05.12.2025

Внук, высмеивавший веру бабушки, ради денег крадёт из древнюю икону. И с этого мгновения его жизнь превращается в череду необъяснимых трагедий

— Бабуль, ты чего глупость городишь? — заливисто, с нарочитой грубоватостью хохотал юноша по имени Федор, усердно вымазывая ломтем черного хлеба остатки гречневой каши, что с вечера заботливо притомила в печи его бабушка.

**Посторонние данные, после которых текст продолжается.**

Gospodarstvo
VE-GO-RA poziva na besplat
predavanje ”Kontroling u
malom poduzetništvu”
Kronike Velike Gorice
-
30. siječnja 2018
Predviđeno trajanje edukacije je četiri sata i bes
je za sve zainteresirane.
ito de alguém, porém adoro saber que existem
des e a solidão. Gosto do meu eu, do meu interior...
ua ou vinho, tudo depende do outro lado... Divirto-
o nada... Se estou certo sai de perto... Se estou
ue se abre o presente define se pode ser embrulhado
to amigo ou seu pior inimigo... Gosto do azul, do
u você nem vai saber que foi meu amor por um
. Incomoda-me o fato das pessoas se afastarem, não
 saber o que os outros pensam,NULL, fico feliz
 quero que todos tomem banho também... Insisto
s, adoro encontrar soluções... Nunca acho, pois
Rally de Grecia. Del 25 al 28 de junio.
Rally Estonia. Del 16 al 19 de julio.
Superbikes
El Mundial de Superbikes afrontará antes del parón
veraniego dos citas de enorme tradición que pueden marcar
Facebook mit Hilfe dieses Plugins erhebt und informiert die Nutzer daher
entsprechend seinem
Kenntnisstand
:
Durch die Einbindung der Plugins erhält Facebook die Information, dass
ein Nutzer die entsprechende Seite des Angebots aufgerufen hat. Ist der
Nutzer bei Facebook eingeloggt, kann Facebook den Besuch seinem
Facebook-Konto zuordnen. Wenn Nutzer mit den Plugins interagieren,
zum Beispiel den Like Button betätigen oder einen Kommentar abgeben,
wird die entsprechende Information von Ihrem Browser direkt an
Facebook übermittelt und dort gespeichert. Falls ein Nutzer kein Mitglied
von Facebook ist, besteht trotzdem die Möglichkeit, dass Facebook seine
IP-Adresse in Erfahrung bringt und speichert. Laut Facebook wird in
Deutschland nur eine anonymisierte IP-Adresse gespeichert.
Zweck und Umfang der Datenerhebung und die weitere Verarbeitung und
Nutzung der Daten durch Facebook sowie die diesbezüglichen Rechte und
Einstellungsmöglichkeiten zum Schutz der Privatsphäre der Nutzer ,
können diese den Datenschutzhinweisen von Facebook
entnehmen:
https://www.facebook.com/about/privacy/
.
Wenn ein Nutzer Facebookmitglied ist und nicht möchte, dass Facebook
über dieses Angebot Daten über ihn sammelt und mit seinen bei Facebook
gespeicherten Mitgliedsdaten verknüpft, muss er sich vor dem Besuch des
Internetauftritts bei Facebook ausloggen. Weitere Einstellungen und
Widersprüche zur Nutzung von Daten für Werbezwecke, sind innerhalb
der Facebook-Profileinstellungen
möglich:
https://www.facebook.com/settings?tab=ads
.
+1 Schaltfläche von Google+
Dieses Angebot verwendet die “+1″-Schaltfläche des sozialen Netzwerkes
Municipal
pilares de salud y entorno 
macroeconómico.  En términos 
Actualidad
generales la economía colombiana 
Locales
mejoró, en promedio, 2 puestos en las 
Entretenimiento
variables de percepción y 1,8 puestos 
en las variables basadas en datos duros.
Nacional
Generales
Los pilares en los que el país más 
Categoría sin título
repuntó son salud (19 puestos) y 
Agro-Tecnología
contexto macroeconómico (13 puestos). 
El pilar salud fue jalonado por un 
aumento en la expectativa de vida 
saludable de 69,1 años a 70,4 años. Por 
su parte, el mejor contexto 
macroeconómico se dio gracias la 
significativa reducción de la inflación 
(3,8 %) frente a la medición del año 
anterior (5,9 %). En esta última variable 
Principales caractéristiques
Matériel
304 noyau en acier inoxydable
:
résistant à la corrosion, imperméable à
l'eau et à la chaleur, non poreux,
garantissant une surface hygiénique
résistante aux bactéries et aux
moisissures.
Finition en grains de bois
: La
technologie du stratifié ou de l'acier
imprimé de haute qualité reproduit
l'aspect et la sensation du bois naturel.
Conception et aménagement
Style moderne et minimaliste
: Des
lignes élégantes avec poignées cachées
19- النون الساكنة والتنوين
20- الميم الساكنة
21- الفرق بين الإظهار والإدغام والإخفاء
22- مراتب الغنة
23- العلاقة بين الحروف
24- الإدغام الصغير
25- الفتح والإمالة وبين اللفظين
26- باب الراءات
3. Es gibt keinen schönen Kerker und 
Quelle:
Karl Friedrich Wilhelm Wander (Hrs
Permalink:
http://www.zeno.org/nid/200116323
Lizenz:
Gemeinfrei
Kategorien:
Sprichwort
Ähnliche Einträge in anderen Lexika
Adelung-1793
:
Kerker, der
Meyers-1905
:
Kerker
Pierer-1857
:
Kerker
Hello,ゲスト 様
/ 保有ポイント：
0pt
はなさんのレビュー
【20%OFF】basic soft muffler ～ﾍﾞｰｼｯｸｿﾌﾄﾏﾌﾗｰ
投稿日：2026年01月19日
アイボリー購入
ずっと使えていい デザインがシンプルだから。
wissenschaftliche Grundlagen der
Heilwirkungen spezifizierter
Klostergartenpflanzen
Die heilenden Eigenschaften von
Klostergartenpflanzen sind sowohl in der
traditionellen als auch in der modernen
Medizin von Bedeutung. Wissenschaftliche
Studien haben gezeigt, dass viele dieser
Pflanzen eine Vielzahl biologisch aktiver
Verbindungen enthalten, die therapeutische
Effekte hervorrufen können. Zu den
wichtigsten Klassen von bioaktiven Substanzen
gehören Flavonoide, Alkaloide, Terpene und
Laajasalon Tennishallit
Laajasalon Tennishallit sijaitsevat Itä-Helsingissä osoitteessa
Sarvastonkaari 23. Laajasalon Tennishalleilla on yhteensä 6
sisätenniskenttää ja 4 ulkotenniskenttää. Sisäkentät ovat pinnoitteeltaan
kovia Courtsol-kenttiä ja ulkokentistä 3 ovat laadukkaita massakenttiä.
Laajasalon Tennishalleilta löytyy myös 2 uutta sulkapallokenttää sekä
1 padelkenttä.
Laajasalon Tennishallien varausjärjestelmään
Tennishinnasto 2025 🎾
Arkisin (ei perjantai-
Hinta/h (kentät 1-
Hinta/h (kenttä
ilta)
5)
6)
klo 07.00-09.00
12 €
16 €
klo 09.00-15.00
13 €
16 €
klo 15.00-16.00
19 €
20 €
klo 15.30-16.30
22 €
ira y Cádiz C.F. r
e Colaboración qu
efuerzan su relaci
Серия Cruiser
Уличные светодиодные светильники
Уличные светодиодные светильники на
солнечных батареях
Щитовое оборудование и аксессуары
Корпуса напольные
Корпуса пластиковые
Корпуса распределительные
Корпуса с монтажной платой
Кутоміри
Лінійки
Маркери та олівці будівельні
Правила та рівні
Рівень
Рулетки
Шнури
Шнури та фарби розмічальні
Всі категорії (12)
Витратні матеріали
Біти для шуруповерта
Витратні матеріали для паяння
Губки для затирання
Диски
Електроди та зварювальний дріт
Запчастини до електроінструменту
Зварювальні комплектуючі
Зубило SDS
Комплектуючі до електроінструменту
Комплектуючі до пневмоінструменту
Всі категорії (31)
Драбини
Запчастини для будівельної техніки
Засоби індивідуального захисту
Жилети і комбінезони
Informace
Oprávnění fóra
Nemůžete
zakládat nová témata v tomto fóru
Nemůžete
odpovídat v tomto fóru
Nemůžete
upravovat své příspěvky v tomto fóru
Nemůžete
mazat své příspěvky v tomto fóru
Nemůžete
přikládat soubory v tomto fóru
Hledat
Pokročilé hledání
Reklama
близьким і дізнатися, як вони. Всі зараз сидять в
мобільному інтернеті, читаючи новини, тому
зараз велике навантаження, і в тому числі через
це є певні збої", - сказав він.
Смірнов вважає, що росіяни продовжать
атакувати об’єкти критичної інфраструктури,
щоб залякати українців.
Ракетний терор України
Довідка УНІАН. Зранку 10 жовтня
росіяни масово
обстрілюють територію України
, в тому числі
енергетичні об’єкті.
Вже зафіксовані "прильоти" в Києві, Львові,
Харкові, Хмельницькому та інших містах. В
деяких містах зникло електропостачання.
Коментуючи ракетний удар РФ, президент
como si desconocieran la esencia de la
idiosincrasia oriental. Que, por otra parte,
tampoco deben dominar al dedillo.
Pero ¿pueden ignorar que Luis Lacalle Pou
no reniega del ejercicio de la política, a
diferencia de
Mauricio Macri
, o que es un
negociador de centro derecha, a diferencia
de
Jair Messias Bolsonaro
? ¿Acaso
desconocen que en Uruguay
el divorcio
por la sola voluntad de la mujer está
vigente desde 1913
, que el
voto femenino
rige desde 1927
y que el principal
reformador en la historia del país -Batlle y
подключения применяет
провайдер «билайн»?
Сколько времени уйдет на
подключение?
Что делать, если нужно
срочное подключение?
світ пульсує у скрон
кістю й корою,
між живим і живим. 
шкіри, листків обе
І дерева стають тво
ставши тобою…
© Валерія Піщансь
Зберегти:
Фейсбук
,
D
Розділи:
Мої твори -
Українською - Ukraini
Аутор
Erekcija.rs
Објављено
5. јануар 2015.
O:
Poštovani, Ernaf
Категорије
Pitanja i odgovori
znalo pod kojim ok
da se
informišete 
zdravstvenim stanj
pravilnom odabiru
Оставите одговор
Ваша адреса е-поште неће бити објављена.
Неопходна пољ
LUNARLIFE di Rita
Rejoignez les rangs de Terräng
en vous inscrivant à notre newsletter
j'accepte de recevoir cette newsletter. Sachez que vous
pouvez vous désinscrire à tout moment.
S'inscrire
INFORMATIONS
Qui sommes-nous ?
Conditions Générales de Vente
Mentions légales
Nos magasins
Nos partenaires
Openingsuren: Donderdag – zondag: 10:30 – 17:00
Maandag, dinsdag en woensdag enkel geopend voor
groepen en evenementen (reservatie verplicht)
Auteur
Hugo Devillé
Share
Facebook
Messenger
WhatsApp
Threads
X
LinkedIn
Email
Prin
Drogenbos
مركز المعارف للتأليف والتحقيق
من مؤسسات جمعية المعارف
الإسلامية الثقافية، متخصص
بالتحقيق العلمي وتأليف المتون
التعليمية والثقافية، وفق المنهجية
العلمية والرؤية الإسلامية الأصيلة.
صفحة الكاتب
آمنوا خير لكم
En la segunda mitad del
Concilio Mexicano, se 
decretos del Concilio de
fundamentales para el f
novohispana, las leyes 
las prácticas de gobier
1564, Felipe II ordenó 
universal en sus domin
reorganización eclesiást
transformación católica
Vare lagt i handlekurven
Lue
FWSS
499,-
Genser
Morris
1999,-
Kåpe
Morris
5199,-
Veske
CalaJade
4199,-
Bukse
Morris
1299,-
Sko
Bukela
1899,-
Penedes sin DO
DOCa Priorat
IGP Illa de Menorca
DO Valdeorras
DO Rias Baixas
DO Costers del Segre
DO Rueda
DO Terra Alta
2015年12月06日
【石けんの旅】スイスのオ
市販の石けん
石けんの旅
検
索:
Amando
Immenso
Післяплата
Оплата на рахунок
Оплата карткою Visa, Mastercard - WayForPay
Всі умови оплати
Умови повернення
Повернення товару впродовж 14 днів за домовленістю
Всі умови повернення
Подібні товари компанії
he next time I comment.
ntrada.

Федя бабушку свою, старушку Глафиру, любил крепко и по-своему, той глубокой, немой привязанностью, что не требует слов. Когда от чахотки померла Василиса, его мать, оставив мир в самый разгар сухой и жаркой осени, мальчишка остался на попечении двух седых титанов — бабки и деда. Мир тогда был другим, треснувшим пополам, как подмерзшая на морозе глина. Федор родился уже под новым, алым стягом, его сознание лепилось из совсем иного теста. На уроках в сельской школе твердили одно: нет Бога, не было и никогда не будет, а вера — опиум для слабых духом, пережиток темного прошлого. Эти истины вдалбливали методично, как таблицу умножения.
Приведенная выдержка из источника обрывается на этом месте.